Anheuser-Busch has long had a major share of Grupo Modelo in Mexico and recently increased its stake in China’s Tsingtao to nearly 10%. The brewery plans to up that share to 27% in the next few years. Miller Brewing was purchased by South African Breweries from Phillip Morris last year to form SABMiller, giving Miller brands more opportunities globally. And Coors Brewing purchased a stake in the UK’s Carling brewery last year.
“We’re in a stamina game here in the U.S.,” said Kiely, “so we felt expansion would be really good for us. All brewers are looking for growth markets. We’re in dialogue around the world, but we also need to mind our knitting here at home.”

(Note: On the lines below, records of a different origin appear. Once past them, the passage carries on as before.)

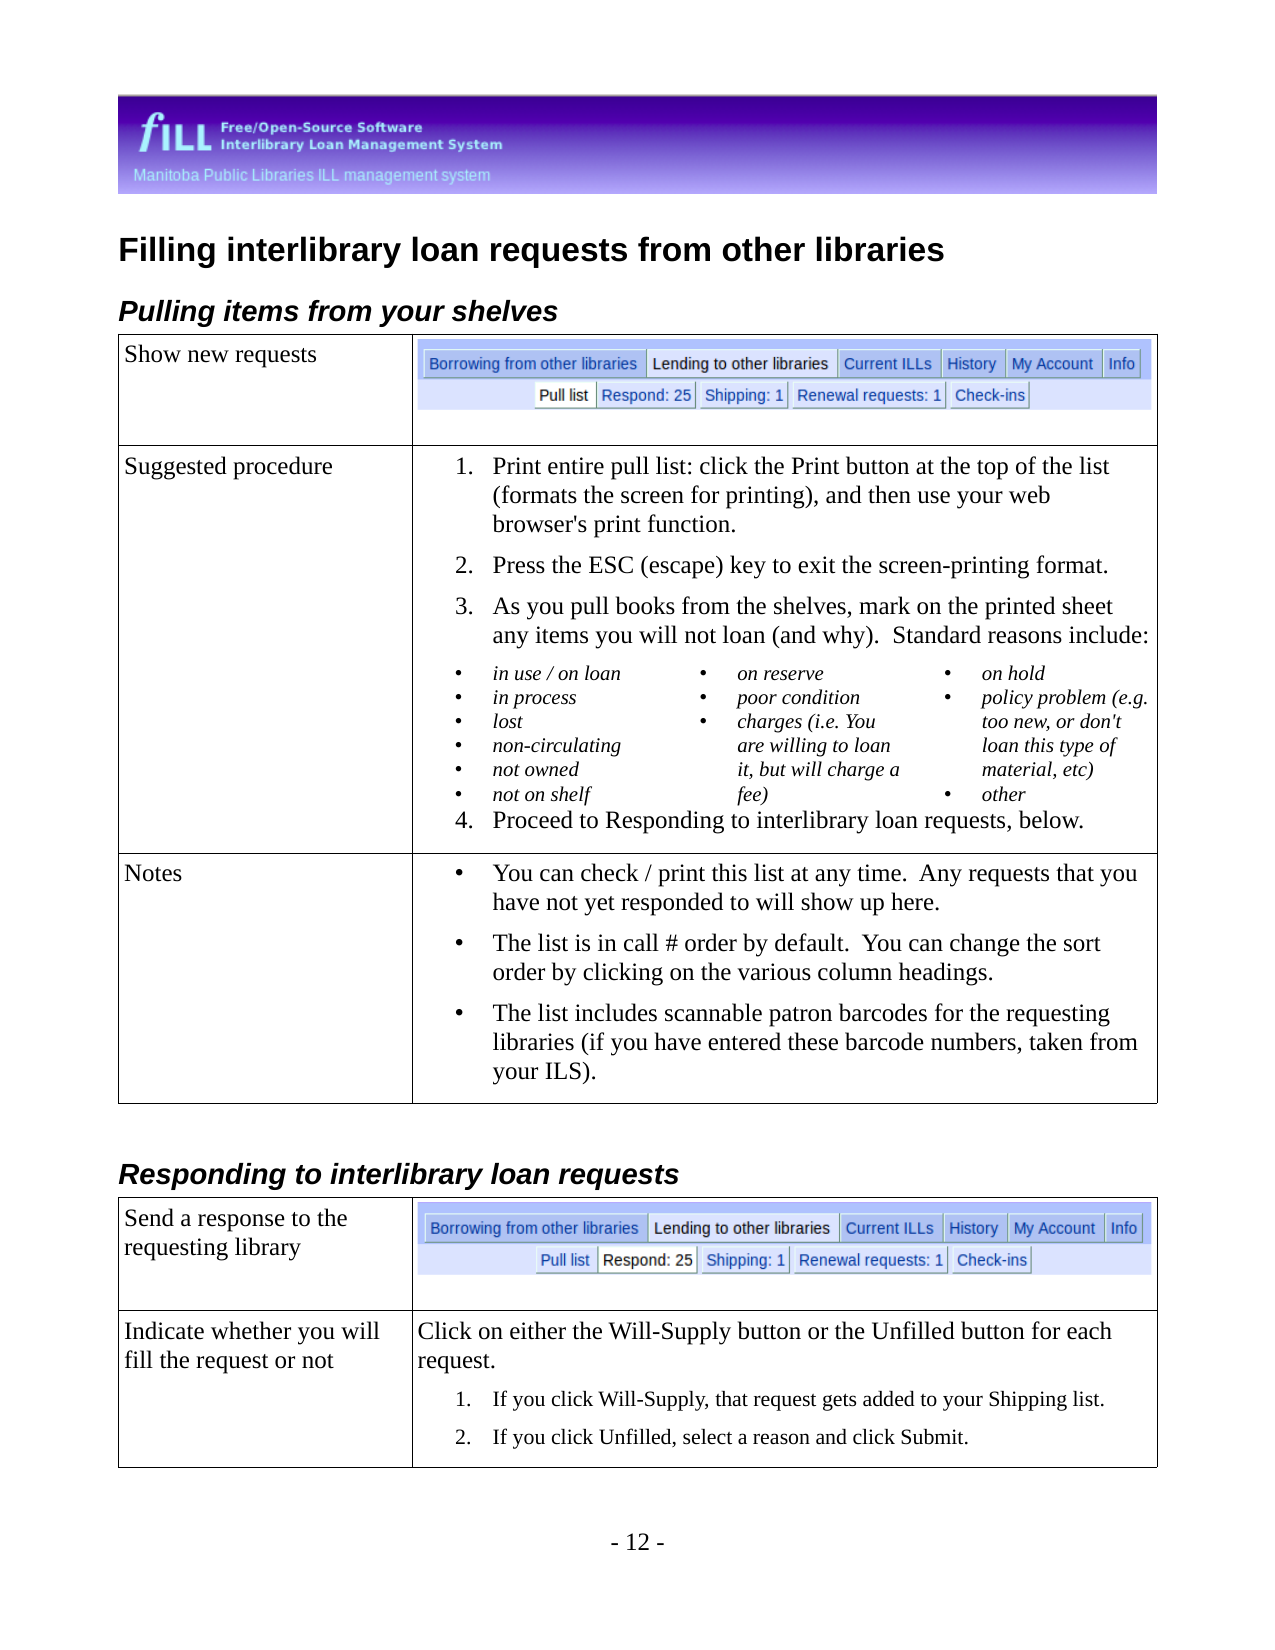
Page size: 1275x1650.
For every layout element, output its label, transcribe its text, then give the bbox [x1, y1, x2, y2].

table_header Show new requests [119, 335, 412, 445]
table_cell You can check / print this list at any time. Any requests that you have not yet responded to will show up here. The list is in call # order by default. You can change the sort order by clicking on the various column headings. The list includes scannable patron barcodes for the requesting libraries (if you have entered these barcode numbers, taken from your ILS). [413, 854, 1157, 1103]
table_cell Notes [119, 854, 412, 1103]
table_header [413, 1198, 1157, 1310]
subtitle Pulling items from your shelves [118, 293, 1157, 327]
picture [417, 1202, 1152, 1276]
table_header Send a response to the requesting library [119, 1198, 412, 1310]
subtitle Responding to interlibrary loan requests [118, 1157, 1157, 1191]
picture [118, 94, 1157, 194]
picture [417, 339, 1152, 411]
table_cell Click on either the Will-Supply button or the Unfilled button for each request. If you click Will-Supply, that request gets added to your Shipping list. If you click Unfilled, select a reason and click Submit. [413, 1311, 1157, 1467]
table_cell Print entire pull list: click the Print button at the top of the list (formats the screen for printing), and then use your web browser's print function. Press the ESC (escape) key to exit the screen-printing format. As you pull books from the shelves, mark on the printed sheet any items you will not loan (and why). Standard reasons include: in use / on loan in process lost non-circulating not owned not on shelf on reserve poor condition charges (i.e. You are willing to loan it, but will charge a fee) on hold policy problem (e.g. too new, or don't loan this type of material, etc) other Proceed to Responding to interlibrary loan requests, below. [413, 446, 1157, 852]
subtitle Filling interlibrary loan requests from other libraries [118, 229, 1157, 268]
table_cell Indicate whether you will fill the request or not [119, 1311, 412, 1467]
table_cell Suggested procedure [119, 446, 412, 852]
table_header [413, 335, 1157, 445]
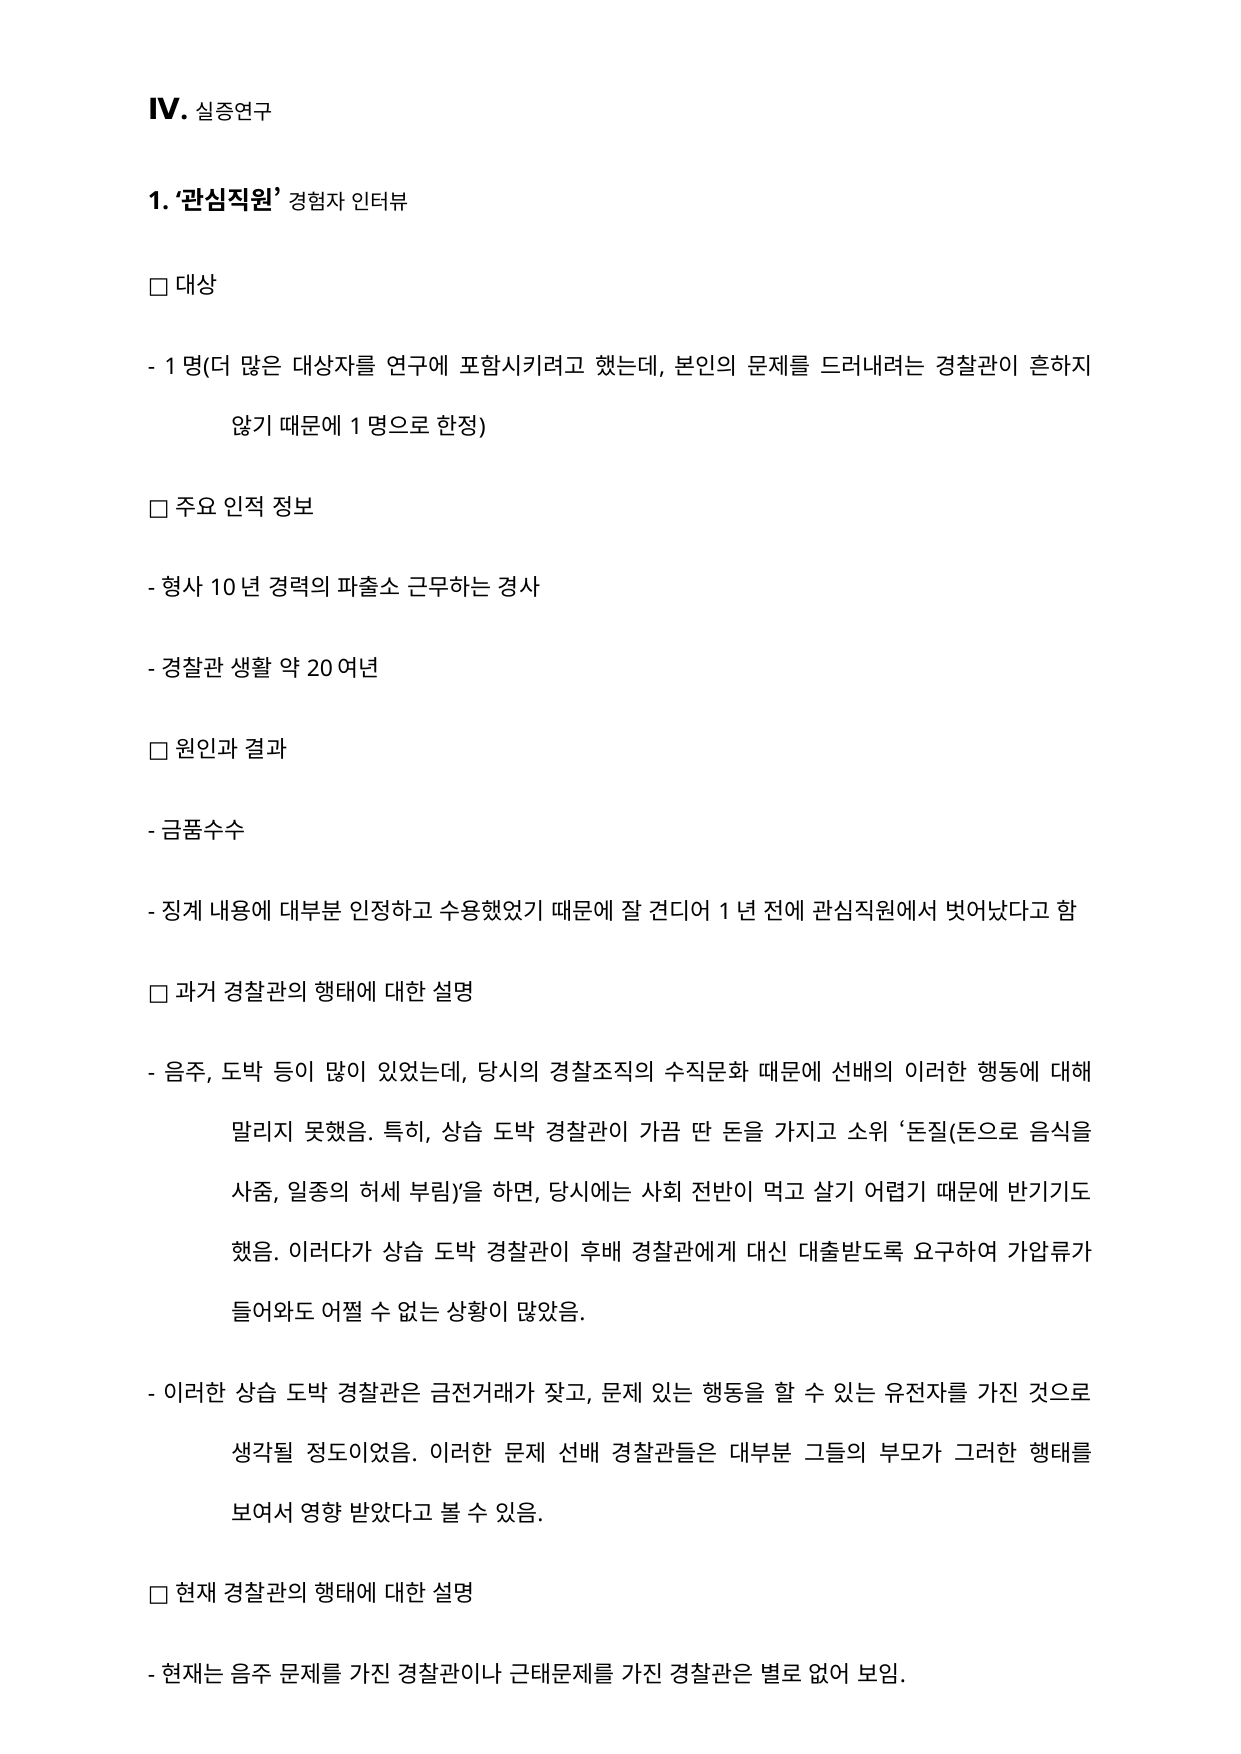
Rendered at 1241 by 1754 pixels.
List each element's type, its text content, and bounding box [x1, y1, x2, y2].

text □ 대상 [148, 267, 1093, 300]
text - 음주, 도박 등이 많이 있었는데, 당시의 경찰조직의 수직문화 때문에 선배의 이러한 행동에 대해 말리지 못했음. 특히, 상습 도박 경찰관이 가끔 딴 돈을 가지고 소위 ‘돈질(돈으로 음식을 사줌, 일종의 허세 부림)’을 하면, 당시에는 사회 전반이 먹고 살기 어렵기 때문에 반기기도 했음. 이러다가 상습 도박 경찰관이 후배 경찰관에게 대신 대출받도록 요구하여 가압류가 들어와도 어쩔 수 없는 상황이 많았음. [148, 1054, 1093, 1327]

“I think the slow growth in volume isn’t due to disinterest in beer, but to temporary market conditions. What’s really going to affect our business is how well we develop consumer pull.”
— ED GAWRONSKI
“The onus is on the beer industry to maintain excitement. We have a good understanding of the entry level drinker, and there are some good promotions out there.”
— DAVE PERKINS
Globalization and consolidation are double-edged swords. On one hand, as the big get bigger it makes it more difficult for smaller brewers to compete, sometimes forcing them out of business. On the other, brands that get picked up by big brewers through acquisition may get the lease on life and attention they need to thrive.
“I’m not sure globalization bodes well for some brands,” said Joe Fisch, president of U.S. Beverage. “Lots of strong independent brands are looking for ways into the market, but the cost of entry is higher than ever. Being a single branded import is very difficult, but being part of a portfolio could really help.”
LEADING DOMESTIC BEER BRANDS
(000 2.25-Gallon Cases)
|Coors Light||Coors Brewing||Light||231,000||232,500||0.6%|
|Miller Lite||Miller Brewing||Light||217,000||214,500||-1.2%|
|Miller High Life||Miller Brewing||Popular||72,000||73,000||1.4%|
|Miller Genuine Draft||Miller Brewing||Premium||70,000||66,500||-5.0%|
|Total Leading Brands||1,831,000||1,846,200||0.8%|
|Total Domestic Beer||2,485,940||2,503,710||0.7%|
Source: Adams Beer Handbook 2003
Twenty or thirty years ago, a small boutique brand like Sam Adams, Moosehead or St. Pauli Girl had a chance to grow and make a name for itself. Maintaining that growth in the face of growing competition and the marketing muscle of bigger brewers isn’t easy.
“It’s almost a certain impossibility that even a brand with all the right characteristics — flavor, packaging and so forth — will get distribution and recognition without a strong parent,” said Carlos Alvarez, president of the Gambrinus Co. “It’s incredibly difficult to get distributors to bring a brand to the attention of consumers in today’s environment. Brands like Stella Artois and Pilsner Urquell have very structured, dedicated support.”